N.B. Het kan zijn dat elementen ontbreken aan deze printversie.
Dat ik het wereldbeeld van een bepaalde schrijver zo vervelend vond en daarom weinig zin had om zijn boeken te lezen, zei ik tegen een bevriende schrijver, alweer een aantal jaar geleden. „Maar dat telt niet, hè”, zei hij. „Het gaat om de kunst, of het goede kunst is.”
Ik vond niet dat het kunstwerk afgekeurd moest worden omdat het wereldbeeld dat ik erachter vermoedde mij toevallig niet beviel, maar ik vond ook niet dat ik verplicht was om die kunst tot me te nemen. Zo sophisticated hoef je nu ook weer niet te zijn.
Ik dacht aan dat gesprekje terwijl ik in The Guardian een essay las van de Amerikaanse schrijfster Claire Dederer, die het omgekeerde probleem had: ze vroeg zich af hoe om te gaan met geliefde kunstwerken van mannen die zich seksueel hadden misdragen tegenover jongere vrouwen. Ze zei erbij dat ze, als vrouw, die dus het een en ander op dat gebied had meegemaakt, natuurlijk niet zuiver theoretisch of objectief was.
Dat hoeft ook niet. Haar ervaringen, die, zoals ze zelf ook al schreef, niet bepaald uniek zijn, doen nu eenmaal mee in de appreciatie. Ook haar studenten, ze geeft schrijfonderwijs, hebben zulke problemen, en als ze vrouwen zijn, vergelijkbare ervaringen.
Mijn eerste impuls was om het een onzin probleem te vinden, ik heb immers geleerd het werk te scheiden van de maker en daar zijn goede redenen voor. Het laatste wat je zou willen is van elk kunstwerk weer iets biografisch maken, dat is een kleinering van wat kunst vermag. Het werk is groter dan degene die het geproduceerd heeft en kan los daarvan bestaan. Nu ja, iedereen kent de theorie.

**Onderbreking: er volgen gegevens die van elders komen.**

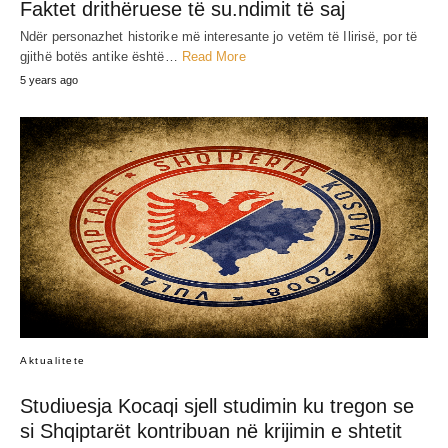
Faktet drithëruese të su.ndimit të saj
Ndër personazhet historike më interesante jo vetëm të Ilirisë, por të
gjithë botës antike është…
Read More
5 years ago
Aktualitete
Stʋdiʋesja Kocaqi sjell studimin ku tregon se
si Shqiptarët kontribʋan në krijimin e shtetit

Maar in de praktijk, zegt Dederer, werkt dat anders. Als je hartstochtelijk van iemands kunst houdt, als die belangrijk voor je is, vormend, bepalend, dan voel je ook een speciale band met de maker. Ze spreekt over de ‘smet’ die van de maker overgaat op het werk en ook het werk van vóór het rottige gedrag kleurt. Verkleurt.
Neem regisseur Roman Polanski die een 13-jarig meisje heeft verkracht. Dederer kan ook niet meer onbevangen kijken naar vroege films van de talentvolle, sympathieke holocaust-overlever die Polanski toen was. „The principle of retroactivity means that if you’ve done something sufficiently asshole-like, it follows that you were an asshole all along”, schrijft ze.
Ah. Dat was eigenlijk wel een fijn zinnetje want daar heb je wel wat op terug te zeggen. Dat het maar de vraag is hoeveel vaststaande persoonlijkheid we überhaupt hebben, dat iemand die zich misdraagt niet teruggebracht kan worden tot alleen die daad enz.
Een biografisch gegeven kan het werk in een vervelend ander licht zetten
Maar die kant gaat Dederer niet op. Het gaat haar om een persoonlijke beleving van het kunstwerk, die bedorven is, of je wilt of niet, door de smet.
En ik moet toegeven: soms werkt het zo. Een biografisch gegeven kan het werk in een vervelend ander licht zetten – maar ook werk waar je echt heel veel van houdt? Of wil je dan de maker per se sympathiek blijven vinden? Liefst wel. Maar als dat niet kan? Ben je dan bereid, of moet je je verplicht voelen, het werk dat zo belangrijk voor je is, af te zweren?
Uiteindelijk komt Dederer wel op iets uit. Dat het om twéé biografieën gaat, die van de maker en die van de toeschouwer. Als een kunstwerk je echt raakt, je gevormd heeft misschien wel, dan is dat óók een waarde. Die hoef je niet per se altijd weg te strepen tegen morele afkeuring. „Like the stain, beauty happens to us.”